Athena mengerjakan soal rumit di depannya sambil sesekali melamun. Begitu juga dengan Ares yang dengan sabar menegur gadis itu. Athena tidak ingin mengikuti olimpiade! Ini semua adalah karena dirinya yang menempati peringkat pertama. Athena di minta untuk mengikuti seleksi olimpiade matematika dan kertas di depannya saat ini harus di kumpul besok.
Sadis emang.
Ada 5 murid yang mengikuti seleksi matematika, termasuk Athena, Bara, dan Nasya. Ares berada di perpus bersama Athena hanya untuk menemani gadis itu.
Setelah 20 menit di lalui dengan keheningan, akhirnya semua soal itu sudah terjawab. Athena menghela nafas lelah.
"Res, udah."
Ares mengecek kertas itu sebentar dan mengangguk. "Oke, beli donat+eskrim kan?"

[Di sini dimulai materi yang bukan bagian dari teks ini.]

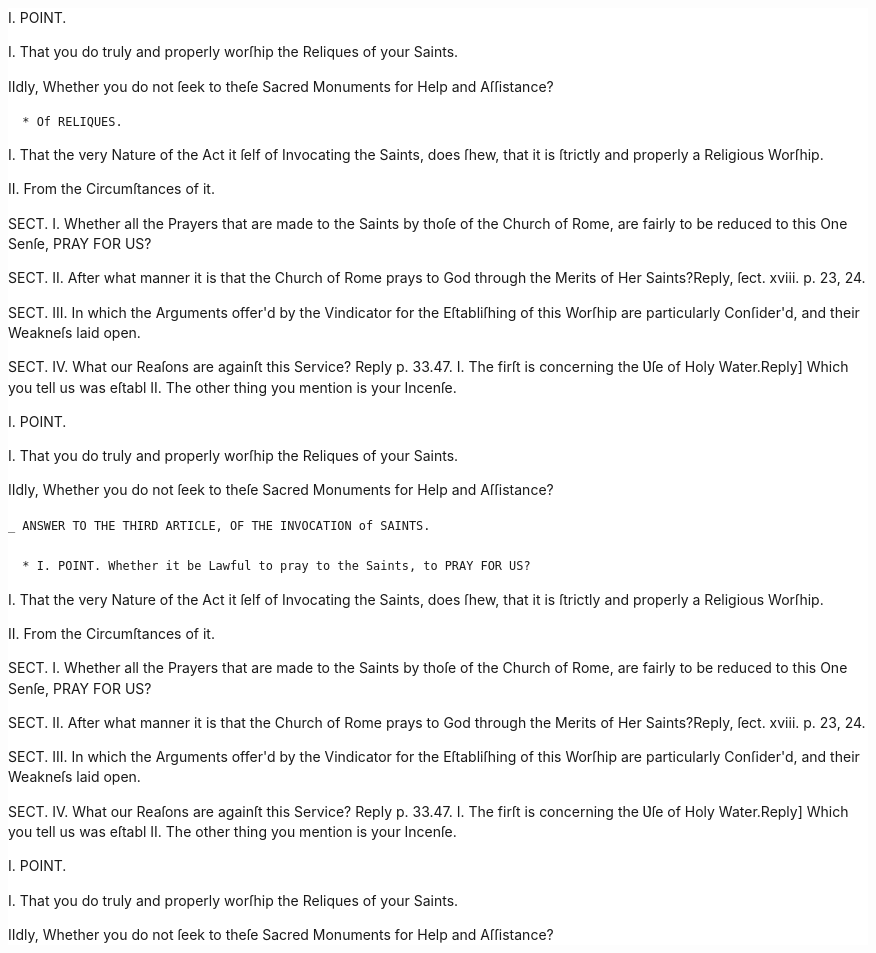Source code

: I. POINT.

I. That you do truly and properly worſhip the Reliques of your Saints.

IIdly, Whether you do not ſeek to theſe Sacred Monuments for Help and Aſſistance?

      * Of RELIQUES.

I. That the very Nature of the Act it ſelf of Invocating the Saints, does ſhew, that it is ſtrictly and properly a Religious Worſhip.

II. From the Circumſtances of it.

SECT. I. Whether all the Prayers that are made to the Saints by thoſe of the Church of Rome, are fairly to be reduced to this One Senſe, PRAY FOR US?

SECT. II. After what manner it is that the Church of Rome prays to God through the Merits of Her Saints?Reply, ſect. xviii. p. 23, 24.

SECT. III. In which the Arguments offer'd by the Vindicator for the Eſtabliſhing of this Worſhip are particularly Conſider'd, and their Weakneſs laid open.

SECT. IV. What our Reaſons are againſt this Service?
Reply p. 33.47. I. The firſt is concerning the Ʋſe of Holy Water.Reply] Which you tell us was eſtabl
II. The other thing you mention is your Incenſe.

I. POINT.

I. That you do truly and properly worſhip the Reliques of your Saints.

IIdly, Whether you do not ſeek to theſe Sacred Monuments for Help and Aſſistance?

    _ ANSWER TO THE THIRD ARTICLE, OF THE INVOCATION of SAINTS.

      * I. POINT. Whether it be Lawful to pray to the Saints, to PRAY FOR US?

I. That the very Nature of the Act it ſelf of Invocating the Saints, does ſhew, that it is ſtrictly and properly a Religious Worſhip.

II. From the Circumſtances of it.

SECT. I. Whether all the Prayers that are made to the Saints by thoſe of the Church of Rome, are fairly to be reduced to this One Senſe, PRAY FOR US?

SECT. II. After what manner it is that the Church of Rome prays to God through the Merits of Her Saints?Reply, ſect. xviii. p. 23, 24.

SECT. III. In which the Arguments offer'd by the Vindicator for the Eſtabliſhing of this Worſhip are particularly Conſider'd, and their Weakneſs laid open.

SECT. IV. What our Reaſons are againſt this Service?
Reply p. 33.47. I. The firſt is concerning the Ʋſe of Holy Water.Reply] Which you tell us was eſtabl
II. The other thing you mention is your Incenſe.

I. POINT.

I. That you do truly and properly worſhip the Reliques of your Saints.

IIdly, Whether you do not ſeek to theſe Sacred Monuments for Help and Aſſistance?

Athena mengangguk semangat.
Mereka berdua keluar dari perpus dan mengembalikan kunci perpus ke kantor. Setelah 5 menit menempuh perjalanan, akhirnya mereka sampai di tempat biasa mereka membeli donat.
Tangan Athena kini penuh. Di sebelah kiri terdapat sebox donat, dan di sebelah kanannya terdapat eskrim yang saat ini sedang ia makan. Athena menolak bantuan Ares agar tidak terlalu merepotkan laki-laki itu.
Setelah selesai berbelanja, Athena mengajak Ares untuk ke rumah sakit. Athena khawatir dengan kondisi Silla. Bahkan, Liam hari ini tidak masuk demi menemani adiknya yang kembali merasakan sakit. Silla sangat tidak betah berada di rumah sakit, oleh karena itu dia selalu merengek untuk tidak lama-lama berada di ruangan yang berbau obat-obatan itu.
Athena mengetok pintu ruangan Silla dan pintu terbuka, menampilkan Abel yang ternyata sudah di sana.
Athena dan Ares masuk. Athena meletakkan buah-buahan yang ia beli ke atas nakas dan menaruh donat tadi di tengah-tengah mereka. Silla sedang tidur di kasurnya dengan wajah yang pucat.
"Gimana keadaan Silla?" tanya Athena memelankan suaranya agar tidak mengganggu tidur Silla.
Liam tersenyum pahit, "Makin parah, Na."
Ares menepuk pundak Liam mencoba menguatkan.
"Kanker jantung Silla udah sampai stadium empat, yang mana penyakit sialan itu bakal sulit di obati." Kata Liam kesal bercampur sedih.
Athena berfikir sejenak. "Kalo gitu, nanti gue bantu cariin pendonor jantung, gimana?"
"Emang ada orang yang mau donorin jantungnya?" tanya Liam lesu.
"Kalo nggak ada yang donorin, nanti gue donor jantung gue aja!" timpal Abel.
Liam menyentil kening Abel, "Jangan ngadi-ngadi lu."
Abel memalingkan wajahnya. "Gu-gue serius."
Athena menahan tawa melihat interaksi kedua insan itu. Tiba-tiba, Silla terbangun dan memanggil Liam dengan suara yang serak. Liam dengan sigap menghampiri Silla.
"Sakit."
Liam dengan cepat menekan tombol di dekat kasur Silla. Liam mengelus lembut rambut Silla. "Yang mana yang sakit? Biar gue makan yang buat lo sakit."
"Lo mau makan tulang rusuk gue?" kesal Silla.
Liam terkekeh pelan dan mencium kening Silla. Silla dengan kesal memukul lengan Liam. Meskipun pukulan itu tidak kuat seperti biasanya, Liam tetap merintih seperti yang biasa ia lakukan di kala Silla memukulnya.
Athena tersenyum tipis. Liam adalah orang baik. Pantas saja Abel tertarik dengan Liam yang memiliki pacar tak terhitung itu.
"Gue juga bakal berjuang!" kata Abel pelan, namun Athena dapat mendengarnya.
"Berjuang untuk apa?"
Abel mendekap mulut Athena. Ares menatap heran kedua perempuan itu. Abel mendekatkan mulutnya ke telinga Athena.
"Berjuang buat bisa dapatin hati Liam juga."